I am still using the Disk Archieve option from the server panel. I like it better. Belows shows amount of data being backed up and how long it took.
Total target disk space usage:
Filesystem Size Used Avail Use% Mounted on
/dev/sdc1 917G 39G 832G 5% /mnt/dar2/pwbackup
Executing post-backup event
Creating /var/log/dar2/shpwserver.shpw.local/pwbackup/2009.01.31.log
No terminal found for user interaction.

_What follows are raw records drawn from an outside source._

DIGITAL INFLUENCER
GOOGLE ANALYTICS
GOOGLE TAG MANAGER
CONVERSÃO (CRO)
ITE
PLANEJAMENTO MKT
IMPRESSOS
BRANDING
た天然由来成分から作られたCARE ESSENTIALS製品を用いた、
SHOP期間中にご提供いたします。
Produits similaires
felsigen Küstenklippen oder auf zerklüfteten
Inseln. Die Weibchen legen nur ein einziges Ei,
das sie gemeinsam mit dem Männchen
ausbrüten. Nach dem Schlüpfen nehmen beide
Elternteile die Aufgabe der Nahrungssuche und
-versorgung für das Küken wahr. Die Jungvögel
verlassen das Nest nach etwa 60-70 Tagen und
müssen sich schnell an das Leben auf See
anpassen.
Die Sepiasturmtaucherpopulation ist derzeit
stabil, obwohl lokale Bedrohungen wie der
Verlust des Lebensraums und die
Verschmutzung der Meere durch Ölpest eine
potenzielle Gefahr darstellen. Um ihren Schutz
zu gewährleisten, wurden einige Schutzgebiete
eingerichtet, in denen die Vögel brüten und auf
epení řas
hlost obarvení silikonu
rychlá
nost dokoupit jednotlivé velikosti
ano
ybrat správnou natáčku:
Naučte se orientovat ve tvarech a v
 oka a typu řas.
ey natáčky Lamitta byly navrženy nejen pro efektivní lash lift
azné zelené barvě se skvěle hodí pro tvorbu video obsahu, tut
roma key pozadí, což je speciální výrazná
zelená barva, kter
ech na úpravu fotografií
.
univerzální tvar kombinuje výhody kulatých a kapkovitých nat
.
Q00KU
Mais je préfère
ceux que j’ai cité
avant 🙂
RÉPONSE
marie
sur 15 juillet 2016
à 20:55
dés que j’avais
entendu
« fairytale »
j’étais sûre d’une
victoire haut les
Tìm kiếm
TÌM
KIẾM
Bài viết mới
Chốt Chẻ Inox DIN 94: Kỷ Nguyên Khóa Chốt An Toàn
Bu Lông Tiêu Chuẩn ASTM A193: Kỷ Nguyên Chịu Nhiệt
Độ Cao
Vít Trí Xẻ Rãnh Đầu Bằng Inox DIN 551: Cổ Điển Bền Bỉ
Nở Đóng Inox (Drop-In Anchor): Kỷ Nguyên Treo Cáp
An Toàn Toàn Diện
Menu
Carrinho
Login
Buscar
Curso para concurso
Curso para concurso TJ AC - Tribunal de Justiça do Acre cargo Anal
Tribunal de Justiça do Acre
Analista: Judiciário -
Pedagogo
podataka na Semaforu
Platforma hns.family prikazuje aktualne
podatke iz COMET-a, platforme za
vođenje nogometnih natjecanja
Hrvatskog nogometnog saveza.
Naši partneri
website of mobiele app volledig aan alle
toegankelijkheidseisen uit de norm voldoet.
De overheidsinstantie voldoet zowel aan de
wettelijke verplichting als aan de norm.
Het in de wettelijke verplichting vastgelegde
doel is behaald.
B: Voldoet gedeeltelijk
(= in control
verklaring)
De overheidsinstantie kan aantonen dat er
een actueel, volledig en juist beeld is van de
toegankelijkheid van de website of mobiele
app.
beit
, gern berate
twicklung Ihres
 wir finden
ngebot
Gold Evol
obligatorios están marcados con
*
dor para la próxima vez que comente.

All questions will be assumed a negative answer (less destructive choice), which most of the time will abort the program.

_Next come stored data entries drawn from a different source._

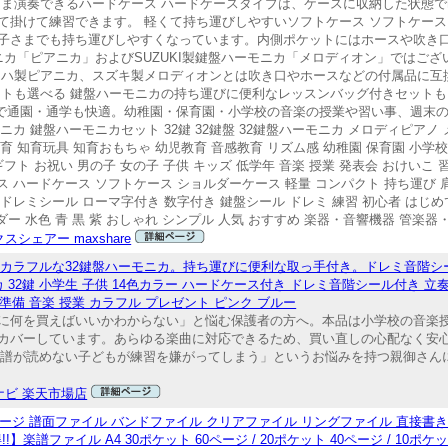
まま演奏できるハードケース ハードケースタイプは、ケースに収納した状態
掛けて練習できます。 軽くて持ち運びしやすいソフトケース ソフトケースタ
子さまでも持ち運びしやすくなっています。内側ポケットにはホースや吹き
モニカ「ピアニカ」およびSUZUKI製鍵盤ハーモニカ「メロディオン」ではご
マハ製ピアニカ、スズキ製メロディオンとは吹き口やホースなどの付属品に互
ットも選べる 鍵盤ハーモニカの持ち運びに便利なレッスンバッグ付きセット
様で通園・通学も快適。幼稚園・保育園・小学校の音楽の授業や習い事、週末
ニカ 鍵盤ハーモニカセット 32鍵 32鍵盤 32鍵盤ハーモニカ メロディピアノ
育 知育玩具 知育おもちゃ 幼児教育 音感教育 リズム感 幼稚園 保育園 小学校
フト お祝い 男の子 女の子 子供 キッズ 低学年 音楽 授業 発表会 おけいこ 
 ハードケース ソフトケース ショルダーケース 軽量 コンパクト 持ち運び 
ドレミシール ローマ字付き 数字付き 鍵盤シール ドレミ 練習 初心者 はじめ
ダー 水色 青 黒 紫 おしゃれ シンプル 人気 おすすめ 楽器・音響機器 管楽
スシェアー maxshare
るカラフルな32鍵盤ハーモニカ。持ち運びに便利な取っ手付き。ドレミ音階
 32鍵 小学生 子供 14色カラー ハードケース付き ドレミ音階シール付き 立奏
園準備 音楽 授業 カラフル プレゼント ピンク ブルー
前に何を買えばいいかわからない」と悩む保護者の方へ。本品は小学校の音楽授
カバーしています。あらゆる楽曲に対応できるため、買い直しの心配なく安
「楽譜が読めない子どもが練習を嫌がってしまう」というお悩みを持つ親御さん
ナビ 楽天市場店
 20ページ 譜面ファイル バンドファイル クリアファイル リングファイル 直接書
譜ファイル A4 30ポケット 60ページ / 20ポケット 40ページ / 10ポケ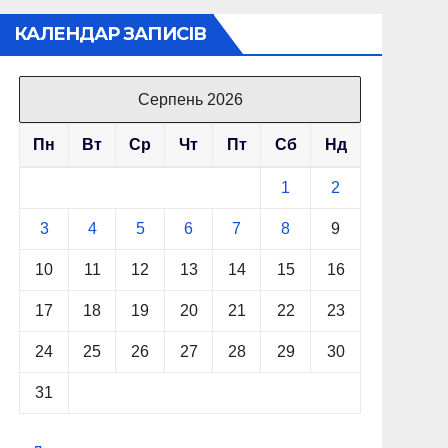
КАЛЕНДАР ЗАПИСІВ
Серпень 2026
Пн
Вт
Ср
Чт
Пт
Сб
Нд
1
2
3
4
5
6
7
8
9
10
11
12
13
14
15
16
17
18
19
20
21
22
23
24
25
26
27
28
29
30
31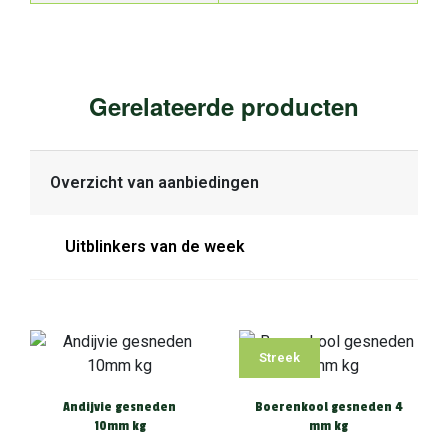
Gerelateerde producten
Overzicht van aanbiedingen
Uitblinkers van de week
Streek
Andijvie gesneden
Boerenkool gesneden 4
10mm kg
mm kg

Dismounting /mnt/dar2/pwbackup
Sat Jan 31 20:30:01 CST 2009 - backup started
Sun Feb 1 08:09:03 CST 2009 - backup finished
Guessing the drive was empty I conclude you backed up 39Gb in almost 11:45, which means a little under 4Gb per hour, which is just under 1 Mb/s, that does seem rather slow to me considering that most larger disks now are SATA 2, which support a maximum throughput of 3 Gb/s.

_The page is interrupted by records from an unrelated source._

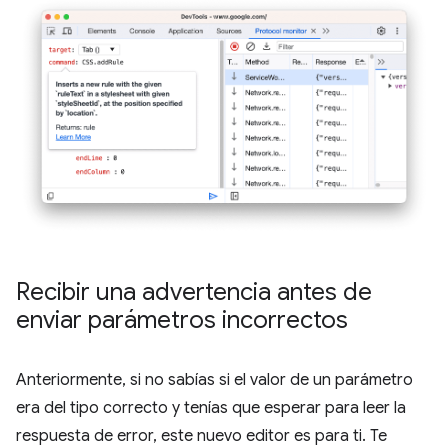
Recibir una advertencia antes de
enviar parámetros incorrectos
Anteriormente, si no sabías si el valor de un parámetro
era del tipo correcto y tenías que esperar para leer la
respuesta de error, este nuevo editor es para ti. Te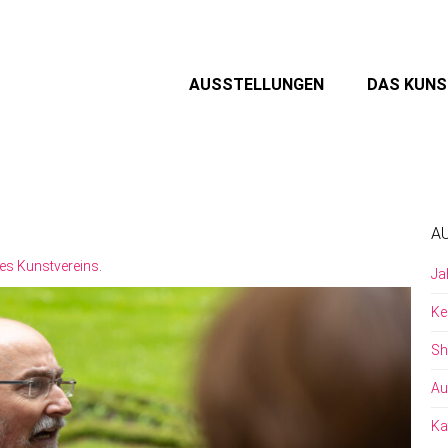
AUSSTELLUNGEN
DAS KUN
A
es Kunstvereins
.
Ja
Ke
Sh
Au
Ka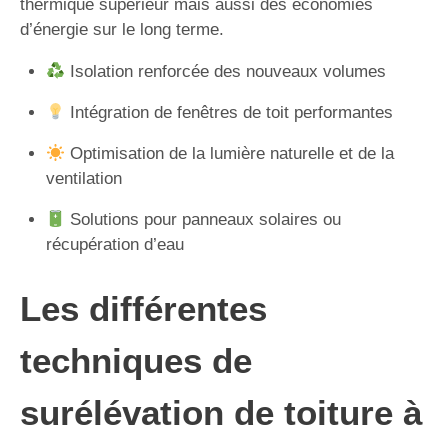
thermique supérieur mais aussi des économies
d’énergie sur le long terme.
Isolation renforcée des nouveaux volumes
Intégration de fenêtres de toit performantes
Optimisation de la lumière naturelle et de la
ventilation
Solutions pour panneaux solaires ou
récupération d’eau
Les différentes
techniques de
surélévation de toiture à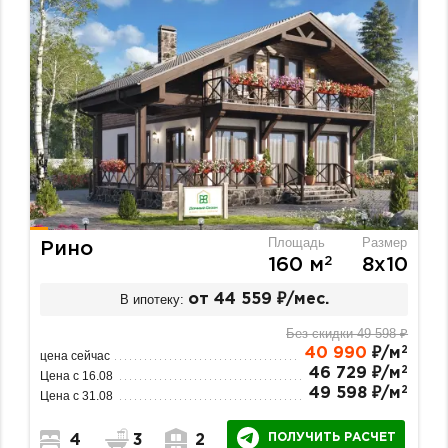
Площадь
Размер
Рино
2
160 м
8х10
В ипотеку:
от 44 559 ₽/мес.
Без скидки 49 598 ₽
2
40 990
₽/м
цена сейчас
2
46 729 ₽/м
Цена с 16.08
2
49 598 ₽/м
Цена с 31.08
ПОЛУЧИТЬ РАСЧЕТ
4
3
2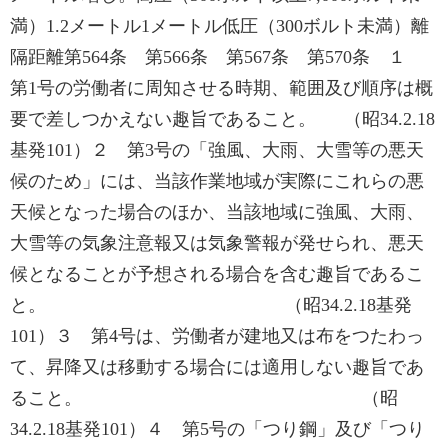
満）1.2メートル1メートル低圧（300ボルト未満）離
隔距離第564条 第566条 第567条 第570条 １
第1号の労働者に周知させる時期、範囲及び順序は概
要で差しつかえない趣旨であること。 （昭34.2.18
基発101）２ 第3号の「強風、大雨、大雪等の悪天
候のため」には、当該作業地域が実際にこれらの悪
天候となった場合のほか、当該地域に強風、大雨、
大雪等の気象注意報又は気象警報が発せられ、悪天
候となることが予想される場合を含む趣旨であるこ
と。 （昭34.2.18基発
101）３ 第4号は、労働者が建地又は布をつたわっ
て、昇降又は移動する場合には適用しない趣旨であ
ること。 （昭
34.2.18基発101）４ 第5号の「つり鋼」及び「つり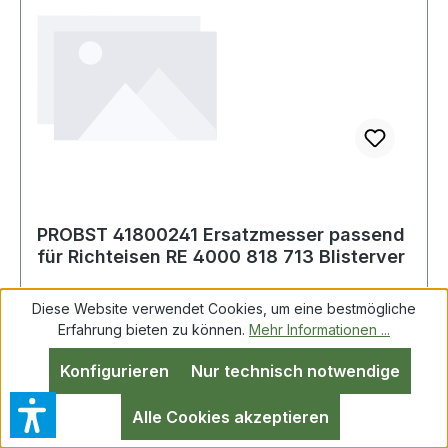
PROBST 41800241 Ersatzmesser passend
für Richteisen RE 4000 818 713 Blisterver
Diese Website verwendet Cookies, um eine bestmögliche
Erfahrung bieten zu können.
Mehr Informationen ...
PROBST 41800241 Ersatzmesser passend für
Konfigurieren
Nur technisch notwendige
Richteisen RE 4000 818 713 Blisterver für
Richteisen RE, Art.-Nr. 4000 818 713
Alle Cookies akzeptieren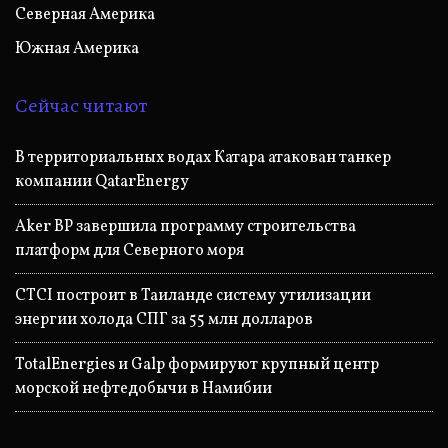
Северная Америка
Южная Америка
Сейчас читают
В территориальных водах Катара атакован танкер
компании QatarEnergy
Aker BP завершила программу строительства
платформ для Северного моря
CTCI построит в Таиланде систему утилизации
энергии холода СПГ за 55 млн долларов
TotalEnergies и Galp формируют крупный центр
морской нефтедобычи в Намибии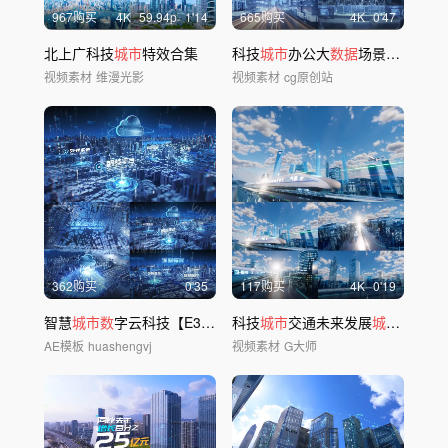
967购买
4
K
59.94
p
1'14
665购买
4
K
0'47
北上广科技
城市
特效合集
科技
城市
办公大
数据
场景-视频素材
视频素材
维漫光影
视频素材
cg原创站
362购买
0'35
117购买
4
K
0'19
智慧
城市数
字云科技【E3D版】
科技
城市
交通未来发展
城市
三维信
AE模板
huashengvj
视频素材
G大师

Is this a normal amount of time for a backup to a Western Digital USB drive 1TB? I formatted the drive to ext3.
That is hard to say, it depends on more factors than the one you are showing now, for instance:
- How did you connect the drive IDE/SATA/SCSI (hotswap bay), USB 1.x/2.0?
- Do you use compression in your backup or do you write data uncompressed?
On top of that ext3 is a journaling filesystem (
http://www.linuxtopia.org/HowToGuides/ext3JournalingFilesystem.html), speed might be improved by using a non-journaling filesystem perhaps, but I think the issues regarding the speed you reach are not solved by using a non-journaling filesystem.